Louisiana Governor Jeff Landry has made pharmacy benefit managers (PBMs) a public health bogeyman. Not only is his administration suing CVS – a major player in the PBM industry – because they mobilized their consumers to advocate against legislation that would’ve closed all their pharmacies, but he’s even threatened to call a special session after the legislature failed to pass a bill he backed.
But it’s Landry’s latest move in this crusade—giving billionaire Mark Cuban’s retail drug company a taxpayer-funded microphone before the state’s PBM Monitoring Advisory Council—that should trouble most Louisianians who want good government.
Created in 2019 to enforce Louisiana’s PBM law, the committee is meant to be neutral. Its members come from state agencies as well as healthcare and pharmaceutical trade associations. Yet, Alex Oshmyansky, the CEO and co-founder of Cuban’s Cost Plus Drug Company—which is built to bypass PBMs entirely—had a preferred place on the agenda for this week’s meeting, despite having a direct financial stake in seeing PBMs banned from owning and operating pharmacies.
That is a serious conflict of interest: Cuban and Oshmyansky are not neutral public advocates. Not only are they outspoken critics of PBMs, but they are also competitors who stand to gain if they are regulated into oblivion. Worse, PBMs themselves did not appear on the meeting agenda, which means Oshmyansky had the chance to make his case without balance or rebuttal.
A one-sided debate on this issue is a disservice to Louisiana taxpayers because most PBM critics often ignore the elephant in the room: access to critical, life-saving, and expensive drugs. Cost Plus Drugs sells generics and lower-cost medicines but largely doesn’t provide the high-priced specialty drugs that drive most spending and affordability debates. Plus, Cuban’s company only accepts a few insurance plans and can’t fulfill orders for urgently needed medication. PBMs, for all their flaws, are the ones negotiating those costs, managing access, and ensuring timely distribution.
In other words, the Cost Plus business model sidesteps the hardest challenges PBMs actually confront.
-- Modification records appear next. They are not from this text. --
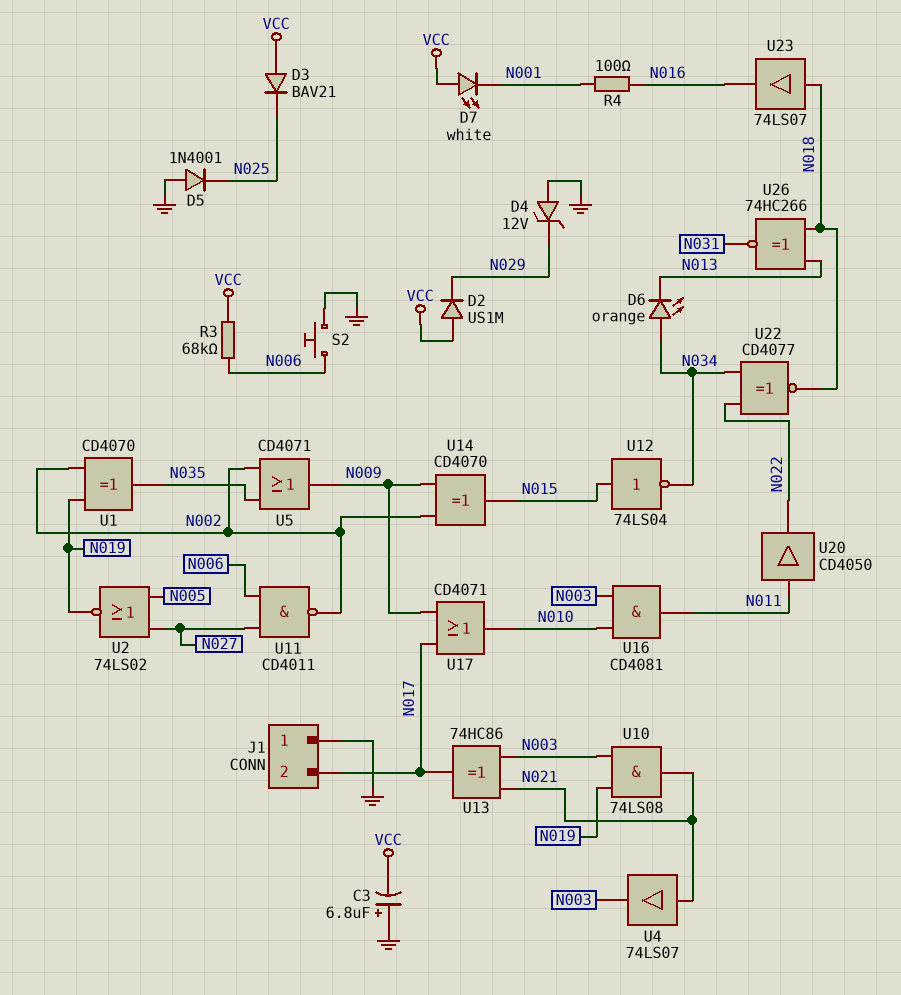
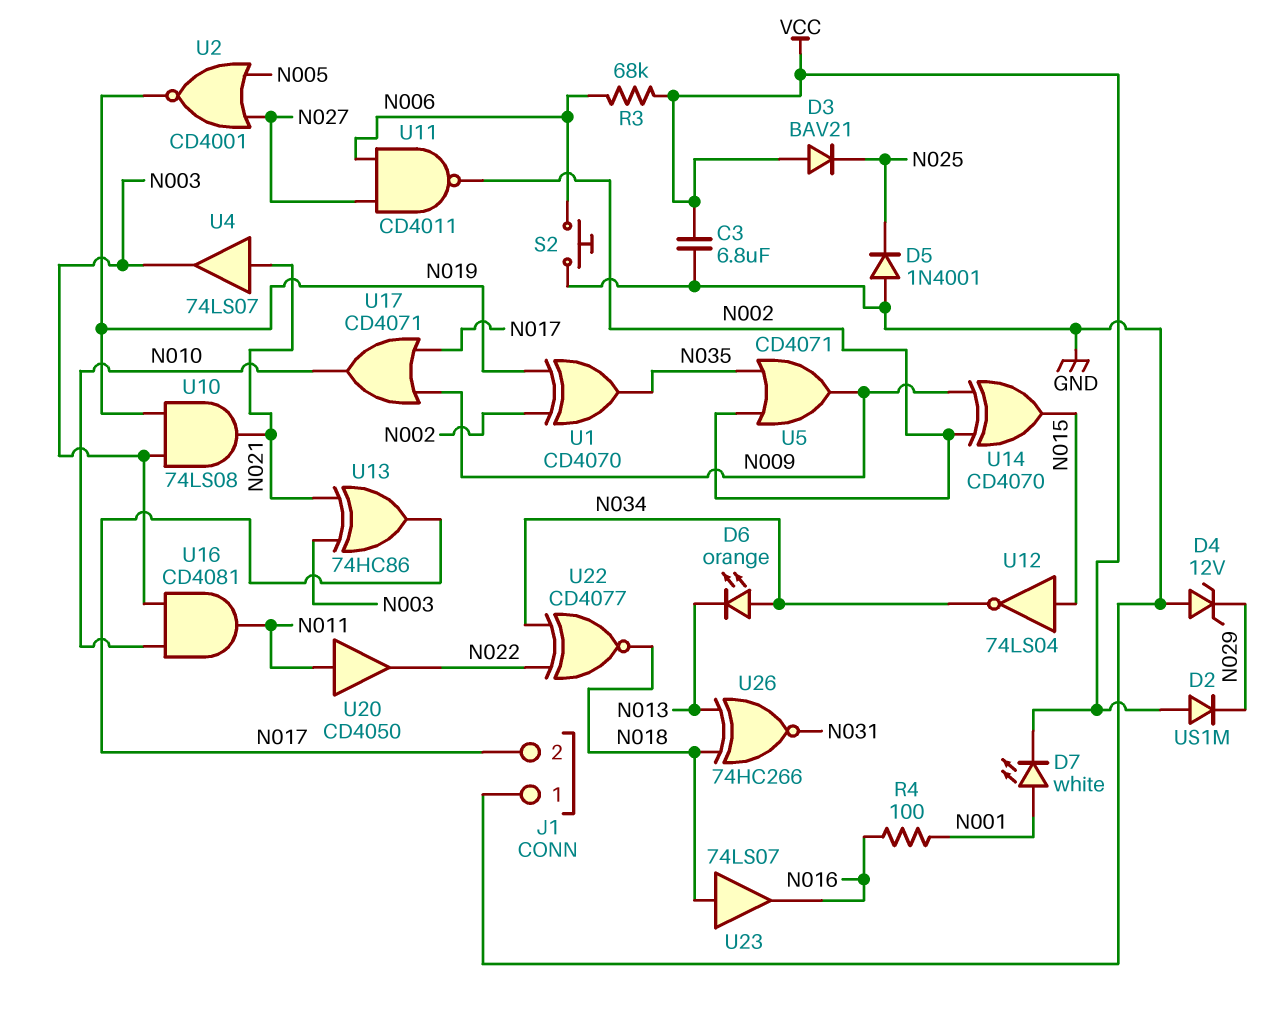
C3: 6.8uF (plus GND, minus VCC) -> 6.8uF (GND, VCC)
D7: LED white (A VCC, K N001) -> LED white (A N001, K VCC)
U2: NOR 74LS02 (in N005, in N027, out N019) -> NOR CD4001 (in N005, in N027, out N019)

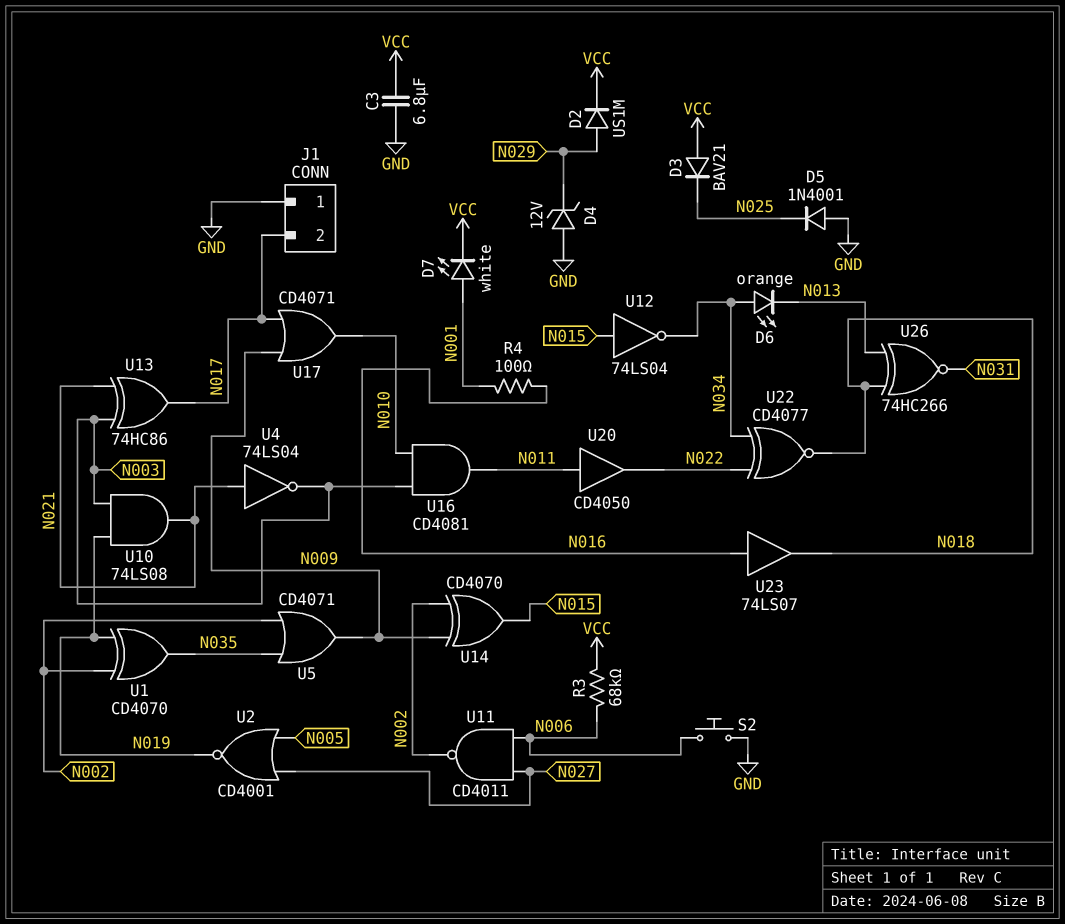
D2: diode US1M (A VCC, K N029) -> diode US1M (A N029, K VCC)
U4: buffer 74LS07 (in N021, out N003) -> NOT 74LS04 (in N021, out N003)
U23: buffer 74LS07 (in N018, out N016) -> buffer 74LS07 (in N016, out N018)

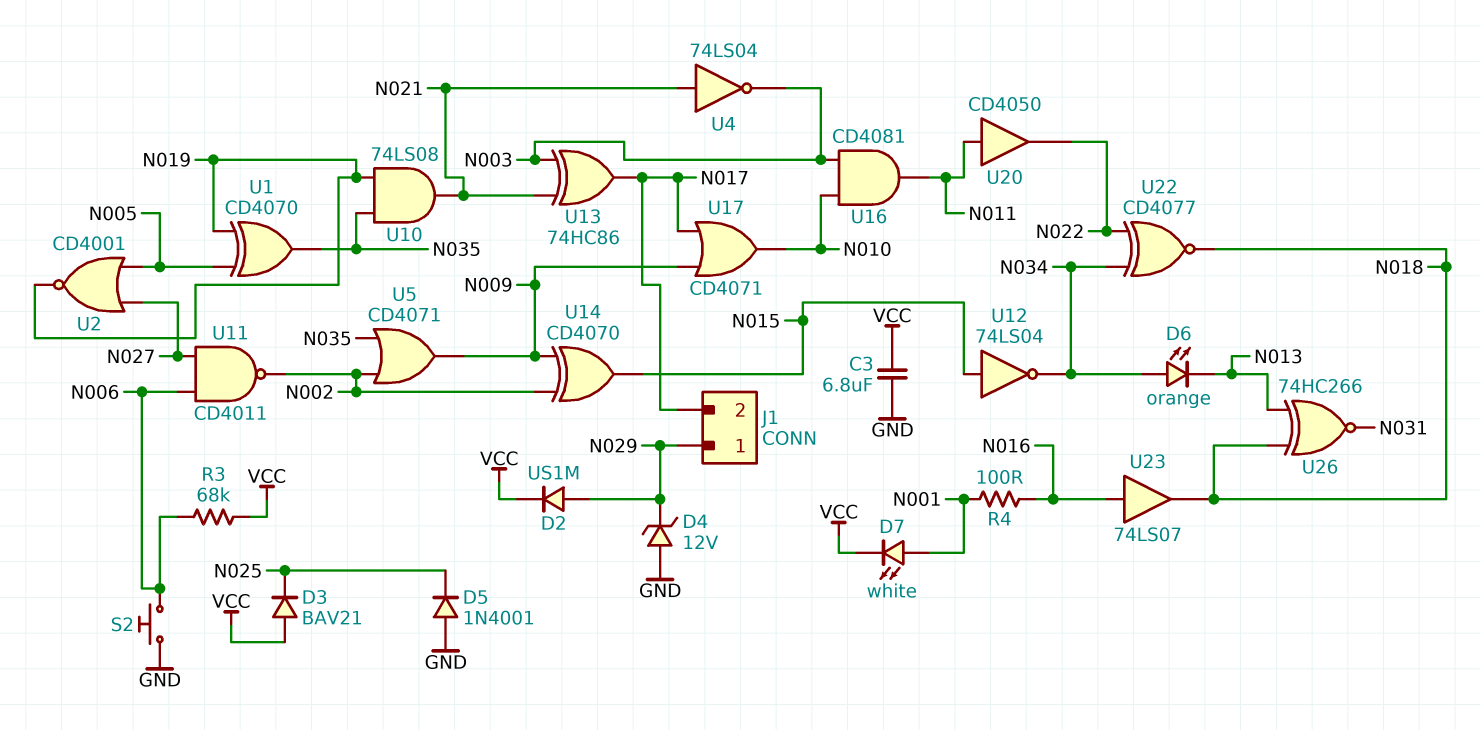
J1 pin 1: GND -> N029
U1: XOR CD4070 (in N002, in N019, out N035) -> XOR CD4070 (in N005, in N019, out N035)
U10: AND 74LS08 (in N003, in N019, out N021) -> AND 74LS08 (in N019, in N035, out N021)

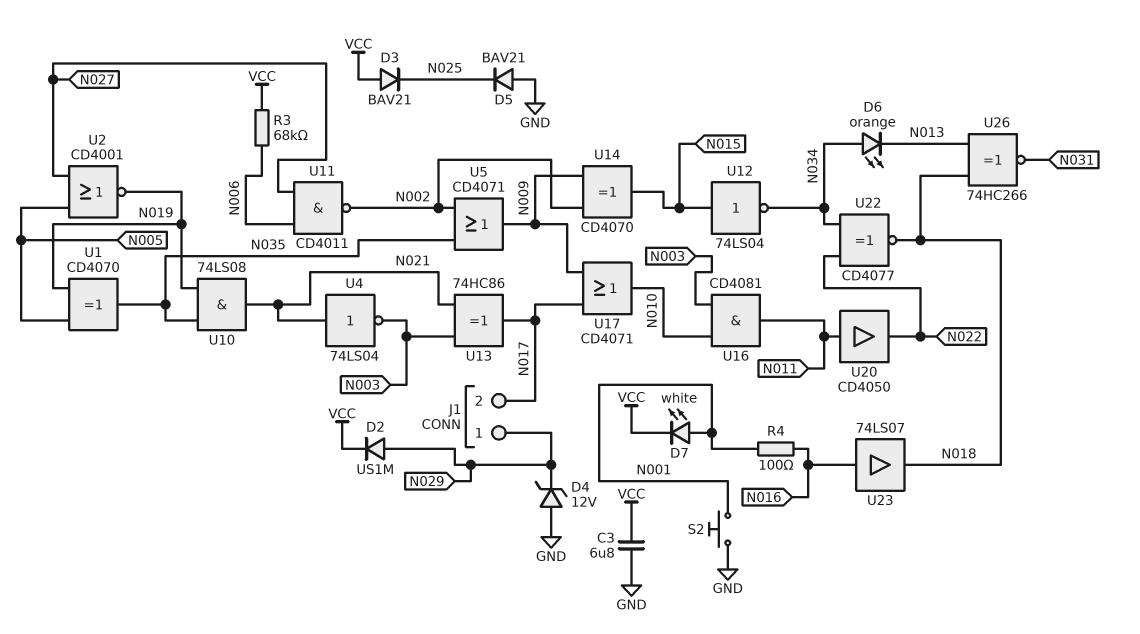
D5: diode 1N4001 (A GND, K N025) -> diode BAV21 (A GND, K N025)
S2: button (GND, N006) -> button (GND, N001)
Public servants like Governor Landry and the appointees to the Advisory Council should know better. Allowing Cuban’s team to set the narrative while PBMs are excluded is akin to asking environmentalists how the oil industry should be regulated…without letting oil representatives into the room.
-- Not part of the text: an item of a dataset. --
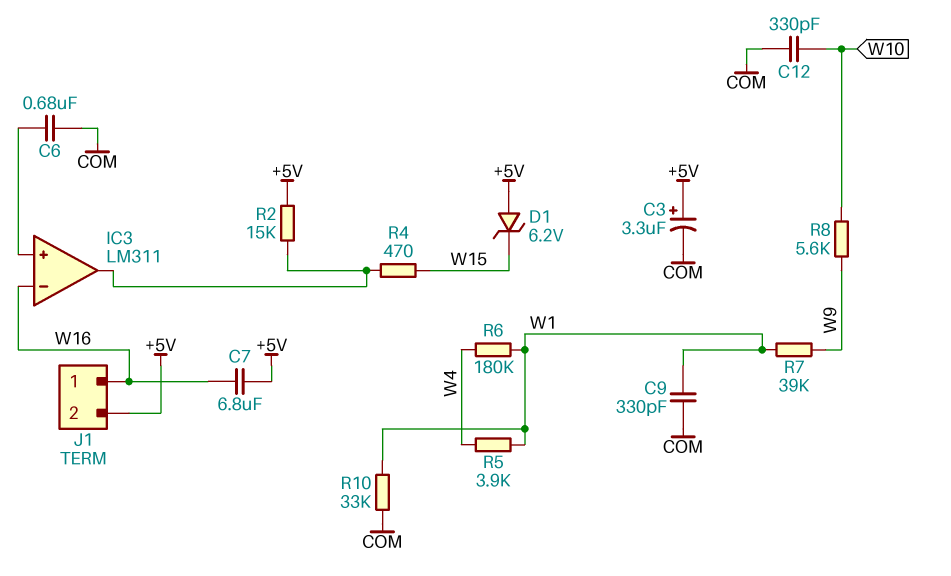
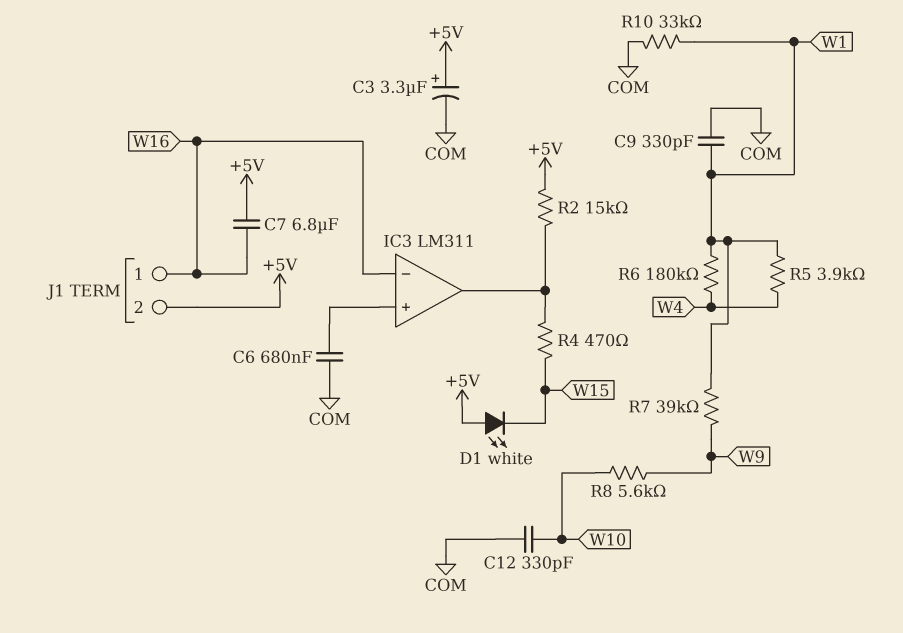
D1: zener 6.2V (A +5V, K W15) -> LED white (A +5V, K W15)

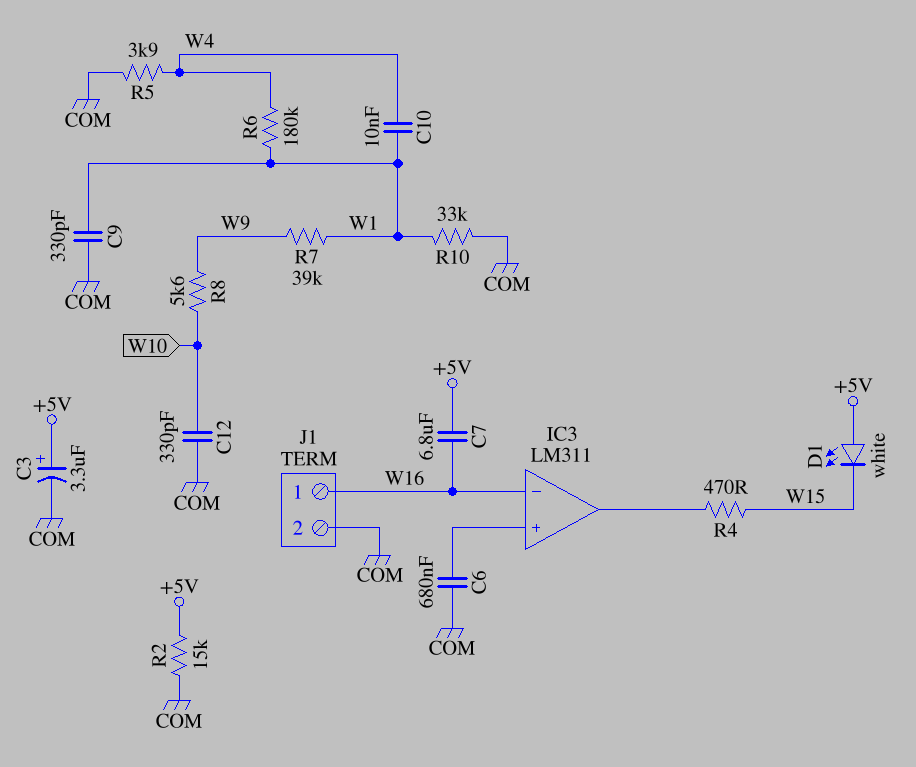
C10: none -> 10nF (W1, W4)
J1 pin 2: +5V -> COM
R2: 15k (+5V, IC3/out) -> 15k (+5V, COM)
R5: 3.9k (W1, W4) -> 3.9k (COM, W4)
And that’s not the only problem with Monday’s meeting. Also on the agenda was an examination of the state attorney general’s role in enforcing regulations under Act 474—a “compromise” bill the legislature did pass instead of Landry’s punitive measures. That means Cost Plus had a bully pulpit in front of the same attorney general’s office currently pursuing CVS in a case over marketing texts that many legal observers see as government overreach.
If Cuban is given a billionaire’s microphone at taxpayer expense, can anyone expect the attorney general’s role to get the scrutiny it deserves?
None of this is a defense of PBMs’ shortcomings. Independent pharmacies have long argued that PBMs cut reimbursements unfairly and keep their business models shrouded in secrecy. Greater transparency is essential—especially around how PBMs negotiate rebates, set formularies, and decide which drugs are covered.
But good governance means pursuing reforms through fair and balanced processes. If lawmakers want to rein in PBMs, they should do so with open hearings, public data, and voices from all sides of the table—not by giving a billionaire competitor an exclusive microphone.
Every business owner has the right to push their vision for lower-cost medicine. Cuban and Oshmyansky have every right to lobby publicly, post on social media, and speak to the press. What they should not have is privileged access inside a regulatory committee designed to oversee an industry against which their company directly competes.